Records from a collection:
● ● ● ● ●

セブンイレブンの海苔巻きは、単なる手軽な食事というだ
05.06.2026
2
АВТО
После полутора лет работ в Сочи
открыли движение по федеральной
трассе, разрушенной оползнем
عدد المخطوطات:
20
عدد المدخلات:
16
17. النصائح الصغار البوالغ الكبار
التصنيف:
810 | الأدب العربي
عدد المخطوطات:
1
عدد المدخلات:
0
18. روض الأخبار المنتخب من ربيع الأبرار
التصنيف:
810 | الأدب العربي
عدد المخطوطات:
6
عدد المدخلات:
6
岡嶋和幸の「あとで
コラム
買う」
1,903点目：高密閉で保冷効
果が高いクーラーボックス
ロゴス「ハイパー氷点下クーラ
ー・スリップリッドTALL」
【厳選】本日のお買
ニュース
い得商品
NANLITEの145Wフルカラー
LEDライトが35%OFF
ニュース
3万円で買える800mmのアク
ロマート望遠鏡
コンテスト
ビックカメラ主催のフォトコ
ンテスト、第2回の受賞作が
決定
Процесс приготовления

● ● ● ● ●

§ YOUR TASK
From the line containing "ー・スリップリッドTALL」" down to the final line of the data, write out every line exactly; both the first and last of these belong in your answer, and nothing else does.

§ SOLUTION FOR THIS PROBLEM
ー・スリップリッドTALL」
【厳選】本日のお買
ニュース
い得商品
NANLITEの145Wフルカラー
LEDライトが35%OFF
ニュース
3万円で買える800mmのアク
ロマート望遠鏡
コンテスト
ビックカメラ主催のフォトコ
ンテスト、第2回の受賞作が
決定
Процесс приготовления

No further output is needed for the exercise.